I originally wanted to write a long, heartfelt entry on how much he meant to me and the like, but I’m still feeling kind of sore as when I first showed him this layout for the domain, all he noticed was that I chopped half the dark elf’s head off. :S Just focus on the boobies, dammit. Heh.

But anyway, Happy 19th Birthday, my no-longer-little little brother (also known as “Bro” here at the blog), Jacky! :D

In unrelated news, I’ve been slacking so much — online, even — I could almost hear this.

The Boss: You'd better start work on my fansite now, or else!

But of course The Boss won’t actually say anything like that to me; she’s very nice. :heart: </freak show>

We were randomly chatting about our future at the brunch table, when Bro surprised us with a plan I’m not sure whether he wants to share with the world just yet – or at all. ;) Anyhow, Mum made the following comment to me, in regard to what Bro said -ish, afterwards.

You could become an actress;” Awww. “since you’re so good at faking.

Hmph… Now I’m flattered and offended at the same time. But, what?! Faking? I don’t remember ever being fake to her! Grumble, grumble.

Mum, Bro and I watched the final episode of 爭分奪秒 (Split Second) together (Dad would have viewed the programme with the three of us if he hadn’t had to go to a gathering).

Split Second

There was a scene where the guy in the middle pointed a gun point-blank at the head of the guy on his immediate left. The middle guy struggled between whether or not to fire.

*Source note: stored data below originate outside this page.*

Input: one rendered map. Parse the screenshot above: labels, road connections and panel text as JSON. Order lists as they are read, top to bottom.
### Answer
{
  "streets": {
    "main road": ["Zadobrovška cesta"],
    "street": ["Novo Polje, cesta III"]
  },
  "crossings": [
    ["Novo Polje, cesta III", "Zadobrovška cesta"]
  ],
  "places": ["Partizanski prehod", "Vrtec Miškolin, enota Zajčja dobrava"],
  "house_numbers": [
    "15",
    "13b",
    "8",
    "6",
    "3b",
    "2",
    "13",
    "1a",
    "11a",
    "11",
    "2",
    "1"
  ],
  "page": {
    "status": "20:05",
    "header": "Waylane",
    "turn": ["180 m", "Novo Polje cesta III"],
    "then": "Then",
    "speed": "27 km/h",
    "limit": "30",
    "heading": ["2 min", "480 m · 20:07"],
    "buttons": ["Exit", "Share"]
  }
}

“If he shot the guy at this range, his brains would be blown apart and his eyes might pop out.” Mum analysed. “Seriously, his eyes might pop into the shooter’s mouth, too.”

To which we giggled.

“Imagine this scene:” Bro changed into a stern tone. “I’m not going to shoot you because your eyes might pop into my mouth.

And we all burst into laughter.

We’re a sick family. We are.

I dreamt…

In the beginning, a lot of people (including myself) were in a mansion playing a massive zombie-shooting game. The people got tired of shooting the actual zombies, so they decided to pretend to be the zombies and be shot. A few of us refused to do that so we ran away and hid ourselves.

Our group got separated, but one girl kept following me. She hasn’t got a gun (what?) so she was hanging onto me the whole time. I ran everywhere until we got to a kitchen, there she started to cry for no obvious reasons. Annoyed, I told her to shut up in a not-so-nice manner but the ‘zombies’ already heard us.

As the first zombie walked in the room, I darted out and kicked him in the face (I didn’t use my gun?); then I realised that he was a Hong Kong celebrity. I was shocked and looked at the other zombies that wandered into the room. They were in fact all celebrities.

The dream jumped and I was in the same mansion on my own. I was running through glass doors after glass doors but still couldn’t find a way out. I saw a guard and wanted to ask him what this mansion was all about, but before I got to him, I woke up…

On another note, I’m very jealous of my family members.

My father:
He’s got a new car – a damn cool Mercedes-Benz. Now he gets to drive that shiny silver thing to work every day, while I haven’t even learnt how to drive. I’m 18 already, dammit.

My mother:
She’s invited to watch the Hong Kong vs Real Madrid football match free of charge tomorrow, and she gets to sit practically next to the football managers. Ssh, I’m planning to drug her tomorrow so I could disguise as her and go instead.

Last but not least, Jacky my brother:
His public exam (HKCEE, if that makes any sense to you) results are out, and they’re damn good. He’s secured a place in his own damn famous and popular school to read Hong Kong’s damn hard Physics and so.

As for myself… pathetic. :|

I have a twin brother. Not really, but he could very well be my twin.

You know how people did experiments on twin telepathy. The twins were separated in soundproof rooms and wired to lie detectors, not knowing what the other was doing. One twin was told to put his hands into near-freezing water; he let out a gasp. At the same time, the other twin’s respiratory rate went up as though he gasped himself.

Now nothing as freaky as that has happened to us. My brother is a year and a half younger than me, and we grew up very much like friends. We’ve never fought physically and have argued only occasionally. We spent a hell lot of time together.

Sometimes we start humming/singing the same song without it being played earlier or talked about. But I’m sure that happens to many people as well.

What about these two?

My brother suddenly decided to clean up his desktop today. He deleted most of the useless shortcut icons that have been there for years – and I mean years. I did the exact thing just one day ago (didn’t tell him, he didn’t check mine).

When I was in England on the phone with him, I started calling “PJ*~ PJ~” and poking it lightly; which was weird because I never really poke cute stuff. My brother asked, “Are you poking it?” (*PJ is my green apple soft toy. ‘Par Junior’, not pyjamas.)

Damn, and to think I believe in science!